-- SUPPLIED MATERIAL follows --
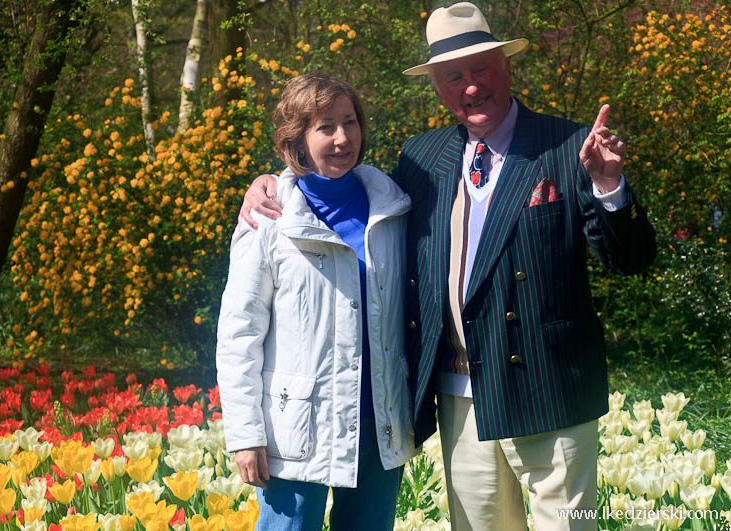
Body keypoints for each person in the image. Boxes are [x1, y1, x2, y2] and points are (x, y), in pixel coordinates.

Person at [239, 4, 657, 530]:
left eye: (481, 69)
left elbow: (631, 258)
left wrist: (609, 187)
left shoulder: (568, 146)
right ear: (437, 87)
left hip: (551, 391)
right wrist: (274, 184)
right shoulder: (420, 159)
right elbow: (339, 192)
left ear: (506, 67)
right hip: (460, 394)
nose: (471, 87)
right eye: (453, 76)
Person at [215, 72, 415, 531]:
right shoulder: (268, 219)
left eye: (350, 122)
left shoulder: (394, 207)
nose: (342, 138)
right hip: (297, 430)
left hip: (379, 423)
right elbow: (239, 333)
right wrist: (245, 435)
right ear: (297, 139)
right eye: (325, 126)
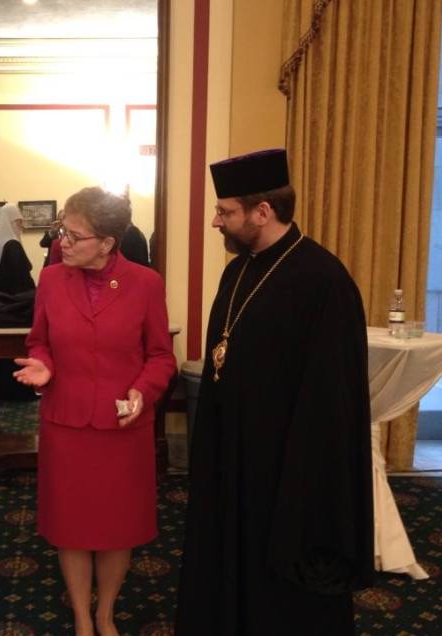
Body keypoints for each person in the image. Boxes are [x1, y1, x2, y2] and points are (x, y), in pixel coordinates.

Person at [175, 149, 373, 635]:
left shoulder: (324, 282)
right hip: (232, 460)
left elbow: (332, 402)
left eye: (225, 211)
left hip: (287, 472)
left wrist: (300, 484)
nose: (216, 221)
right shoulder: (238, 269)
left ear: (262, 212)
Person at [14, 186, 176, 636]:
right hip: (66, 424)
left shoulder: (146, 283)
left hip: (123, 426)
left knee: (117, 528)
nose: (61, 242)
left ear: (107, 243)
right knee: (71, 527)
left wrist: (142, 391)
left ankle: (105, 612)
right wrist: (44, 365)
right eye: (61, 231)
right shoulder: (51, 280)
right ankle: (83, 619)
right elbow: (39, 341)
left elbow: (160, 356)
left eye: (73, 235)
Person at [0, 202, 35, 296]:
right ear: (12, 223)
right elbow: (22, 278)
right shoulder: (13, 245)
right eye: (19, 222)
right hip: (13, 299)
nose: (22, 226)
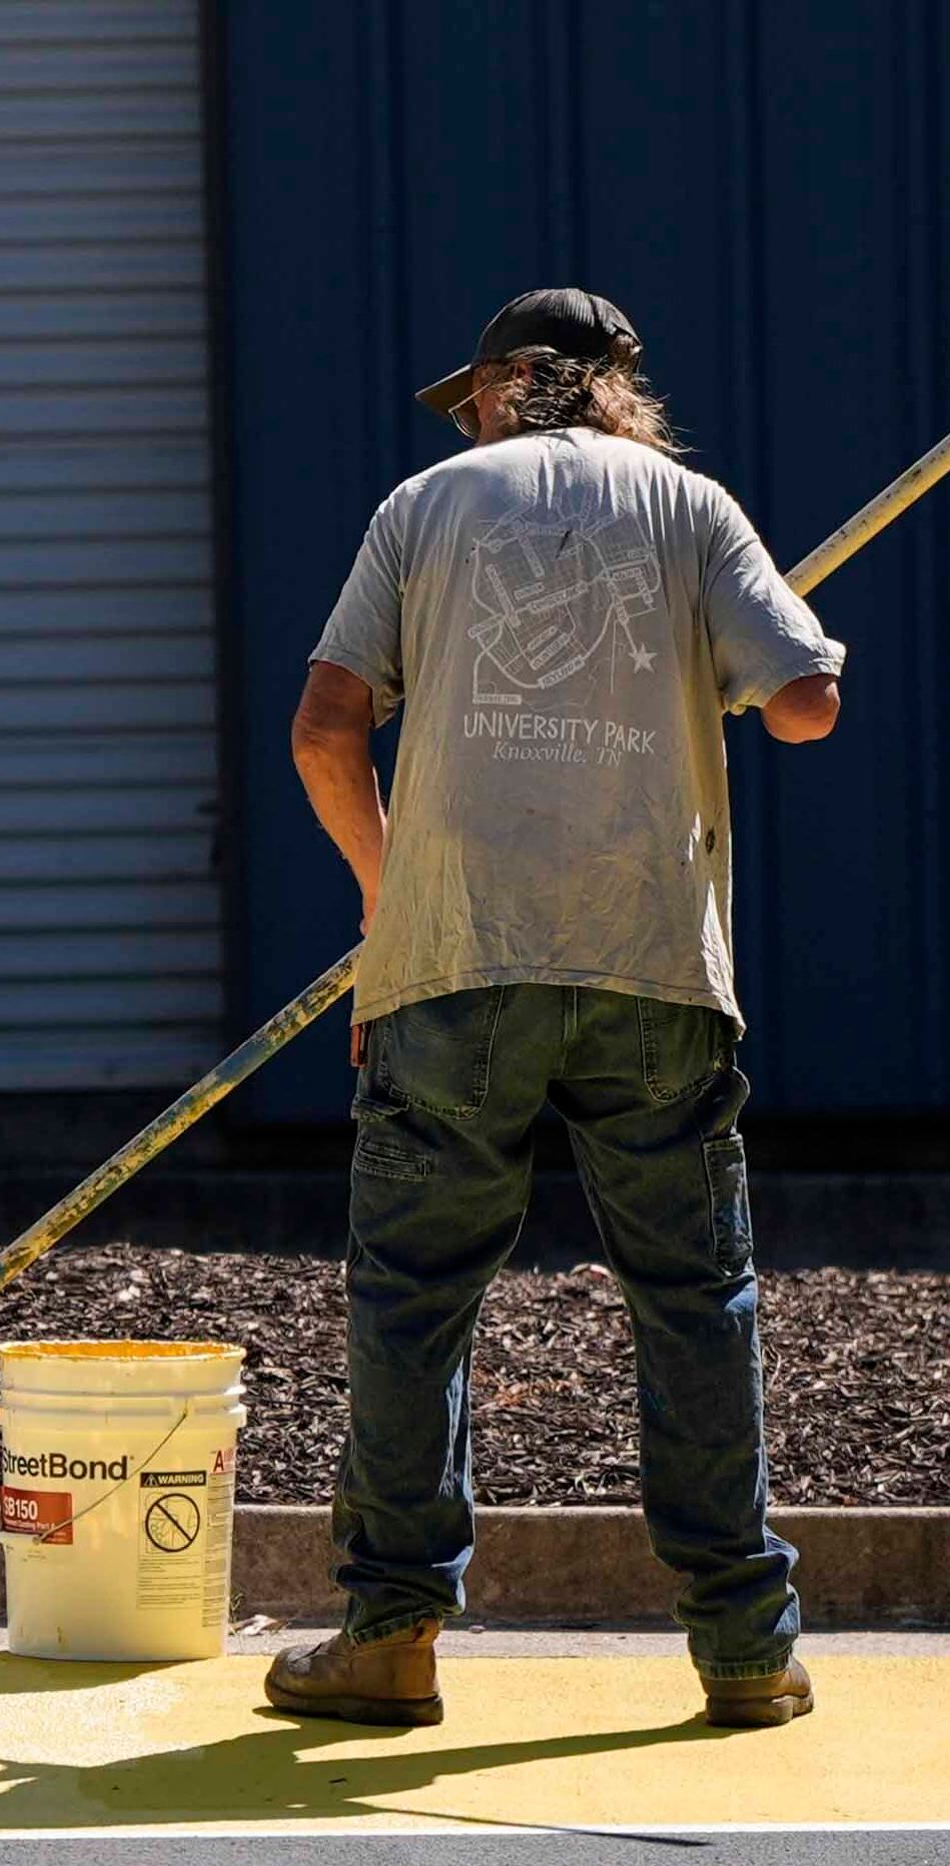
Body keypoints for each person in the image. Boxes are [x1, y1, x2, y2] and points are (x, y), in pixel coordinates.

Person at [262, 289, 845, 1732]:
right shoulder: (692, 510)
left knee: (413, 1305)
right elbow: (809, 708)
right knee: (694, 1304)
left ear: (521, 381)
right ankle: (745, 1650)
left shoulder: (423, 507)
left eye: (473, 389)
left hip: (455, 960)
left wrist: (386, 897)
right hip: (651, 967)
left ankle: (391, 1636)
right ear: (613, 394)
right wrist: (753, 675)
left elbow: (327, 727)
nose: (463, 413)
-- SUPPLIED MATERIAL concluded --
▸ **WHAT TO WORK ON**
From the records above, return exactly the lines running from the one that contains "right hip: (232, 460)" down to the one that contains "left hip: (455, 960)", both included, without any pictures.

▸ **TASK RESULT**
right hip: (232, 460)
left elbow: (332, 402)
left eye: (225, 211)
left hip: (287, 472)
left wrist: (300, 484)
nose: (216, 221)
right shoulder: (238, 269)
left ear: (262, 212)
Person at [14, 186, 176, 636]:
right hip: (66, 424)
left shoulder: (146, 283)
left hip: (123, 426)
left knee: (117, 528)
nose: (61, 242)
left ear: (107, 243)
right knee: (71, 527)
left wrist: (142, 391)
left ankle: (105, 612)
right wrist: (44, 365)
right eye: (61, 231)
right shoulder: (51, 280)
right ankle: (83, 619)
right elbow: (39, 341)
left elbow: (160, 356)
left eye: (73, 235)
Person at [0, 202, 35, 296]:
right ear: (12, 223)
right elbow: (22, 278)
right shoulder: (13, 245)
right eye: (19, 222)
right hip: (13, 299)
nose: (22, 226)
Body keypoints for each person in the image. Boxes are [x1, y1, x2, y2] and points are (x, y), in pixel coordinates.

Person at [262, 289, 845, 1732]:
right shoulder: (692, 510)
left knee: (413, 1305)
right elbow: (809, 708)
right knee: (694, 1304)
left ear: (521, 381)
right ankle: (745, 1650)
left shoulder: (423, 507)
left eye: (473, 389)
left hip: (455, 960)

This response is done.